Mock was the subject of much speculation during the 2003 season and 2004 off-season as to whether he would transfer from Texas to a 1-AA school to get more snaps and have a better chance of attracting the attention of the NFL. However, he decided to stay at Texas for the 2004 season. In 2004, he got very limited playing time, getting on the field in only 6 games. The only game in which he was a factor was the Missouri game, where he replaced an injured Young late in the second quarter, and played well enough to hold on to a 7-point lead for the win. It was the last Texas game in which he would throw a pass (for 9 yards to Limas Sweed).

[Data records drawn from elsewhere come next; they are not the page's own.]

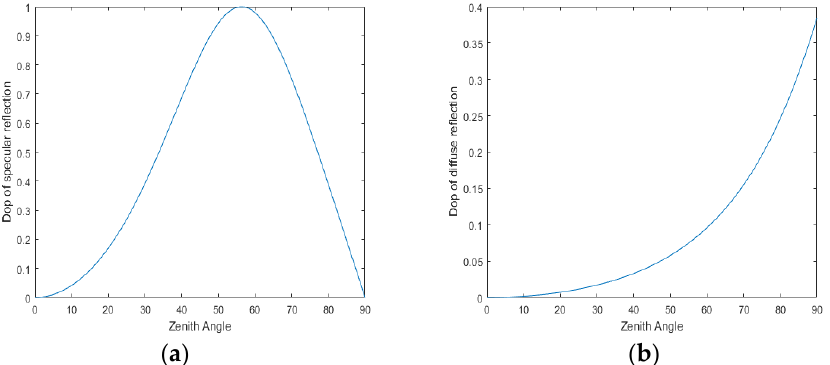
Figure 4. Relationship between zenith angle and physical model. ( a ) Specular reflection. ( b ) Diffuse reflection.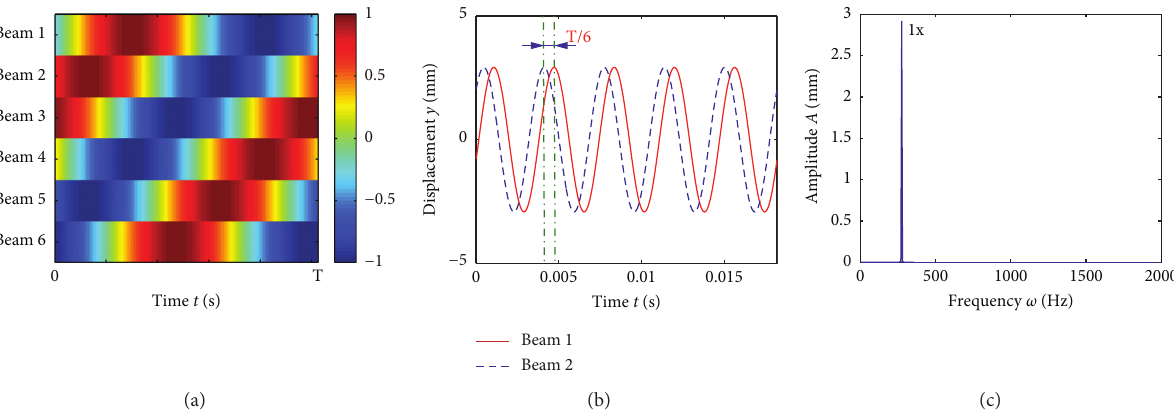
Figure 8: The response of beam tip for Ω � 400 rad/s: (a) response of beam 1 to beam 6, (b) response curve of beam 1 and 2, and (c) spectrum plot of beam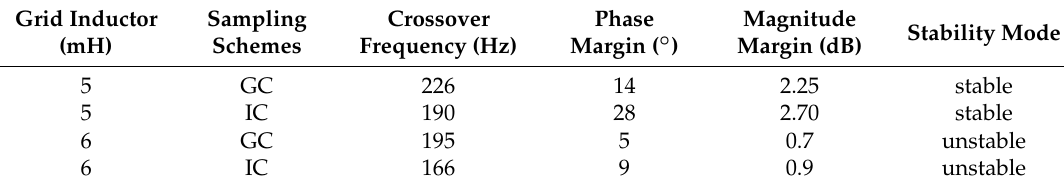
Table 2. Stability referring to different current sampling schemes.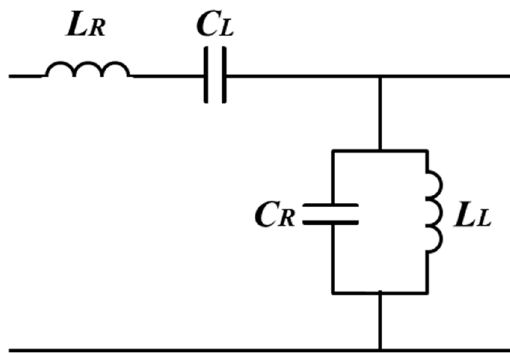
Figure 7. Equivalent circuit of composite right / left-handed (CRLH) transmission line.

After the season ended, he played in the 2004 Villages Gridiron Classic in which he led the game-winning drive.

===Records===
- UT-Fewest passes intercepted (min 75 attempts), season (2), tied James Brown, Tommy Wade, Mike Cotton
- UT-Lowest percentage of passes intercepted (min 50 attempts), season (1.1)
- UT-Lowest Percentage of Passes Had Intercepted (100 attempts minimum), career (0.94%)
- UT-Longest streak without an interception to start career (106), surpassed by Case McCoy in 2011

Bold means active

== Professional career ==
Mock went undrafted and attempted to sign on with several National Football League teams. In 2006-7, he played QB for the Austin Wranglers, of the Arena Football League, based in Austin, Texas going 4-7 for 33 yards and a TD in two game appearances.

He later became the announcer for the Wranglers until they folded in 2008. After that he worked briefly for Triton Financial, a financial firm targeted at professional athletes that also employed Ty Detmer, Koy Detmer and Chris Weinke. He left in 2009 shortly before the company was sued in a civil action by the U.S. Securities and Exchange Commission for defrauding investors in a multimillion-dollar insurance scam and before the CEO was sent to prison for 17 years. He was a co-host of the Adams Show, a radio show on Austin's ESPN radio affiliate, from August 2011 to July 2012. He is the founder of the community-based radio station WoodlandsHits.com, commentating for Woodlands Online Sports, and Partner in Action Sports, a sporting goods company.